Questions with a Judge – Ed Patten, Chancery Judge

Chancery Judge Ed Patten
Copiah & Lincoln Counties
13th Chancery District

Judge Patten Strong earned a B.S. and J.D. from the University of Mississippi. Judge Patten joined the bench in 1999.

1. What do you like most and least about being a judge?

I like solving problems. Chancery Court provides an abundance of problems so I get a lot of practice. I find it rewarding to listen to a fact pattern, apply the law and ultimately render a solution that I find first and foremost to be the right thing to do and then to be confident that I have correctly applied the law. I least enjoy sorting out a case that is presented more like a discovery deposition than a trial.

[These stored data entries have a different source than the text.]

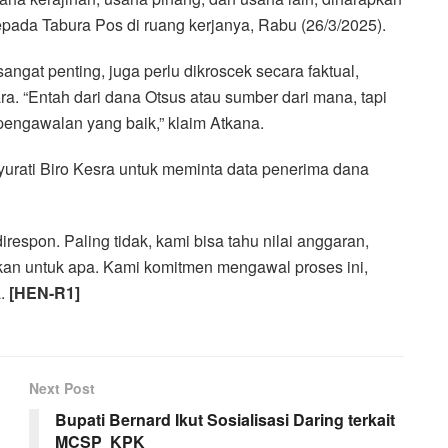
epada Tabura Pos di ruang kerjanya, Rabu (26/3/2025).
angat penting, juga perlu dikroscek secara faktual,
a. “Entah dari dana Otsus atau sumber dari mana, tapi
pengawalan yang baik,” klaim Atkana.
ati Biro Kesra untuk meminta data penerima dana
respon. Paling tidak, kami bisa tahu nilai anggaran,
kan untuk apa. Kami komitmen mengawal proses ini,
a.
[HEN-R1]
Next Post
Bupati Bernard Ikut Sosialisasi Daring terkait
MCSP KPK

2. Identify one judge, living or dead, whom you admire the most and explain why?

My predecessor Donald Patterson was a lawyer’s lawyer and on the bench a judges’s judge. His mastery of the rules of evidence and procedure raised the level of practice in our district. His is the example I aspire to.

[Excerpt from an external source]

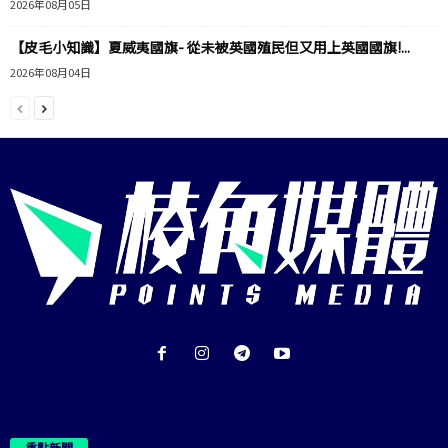
2026年08月05日
【皮毛小知識】夏威夷國旗- 從未被英國殖民但又用上英國國旗!...
2026年08月04日
重點新聞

3. What three suggestions would you give to a lawyer about how to improve their writing?

(1) Be concise, (2) be clear and (3) write sufficiently in advance that you can let the work product “cool off” then read it again to make sure it makes sense and is coherent.

4. What three suggestions would you give a lawyer about how to present an effective case in your court?

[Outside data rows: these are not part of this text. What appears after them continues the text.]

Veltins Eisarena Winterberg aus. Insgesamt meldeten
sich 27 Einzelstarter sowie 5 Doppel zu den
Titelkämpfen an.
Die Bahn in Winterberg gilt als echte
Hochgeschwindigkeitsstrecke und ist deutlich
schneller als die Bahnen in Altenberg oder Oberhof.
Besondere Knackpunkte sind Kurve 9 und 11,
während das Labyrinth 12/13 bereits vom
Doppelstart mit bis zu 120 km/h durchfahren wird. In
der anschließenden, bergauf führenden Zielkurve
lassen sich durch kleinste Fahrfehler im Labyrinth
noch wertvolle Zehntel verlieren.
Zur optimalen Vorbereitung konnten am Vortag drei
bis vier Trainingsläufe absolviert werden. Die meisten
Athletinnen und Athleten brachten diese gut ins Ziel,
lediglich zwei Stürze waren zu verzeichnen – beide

(1) Life happens in chronological order so do cases. (2) Chancellors are factor driven. Know the factors, present them in the order the court has to rule and help the judge know what you are addressing and when you change subjects. For example start a line of questions with “I want to ask you questions about your grounds for divorce.” Then when you change subjects, “I want to ask you questions about your claim for custody” and so on. (3) Make your record and stop. Letting a witness drone on hurts more often than helps.

5. If you could change any law or rule, what would it be?

I would erase Rule 81 from the book.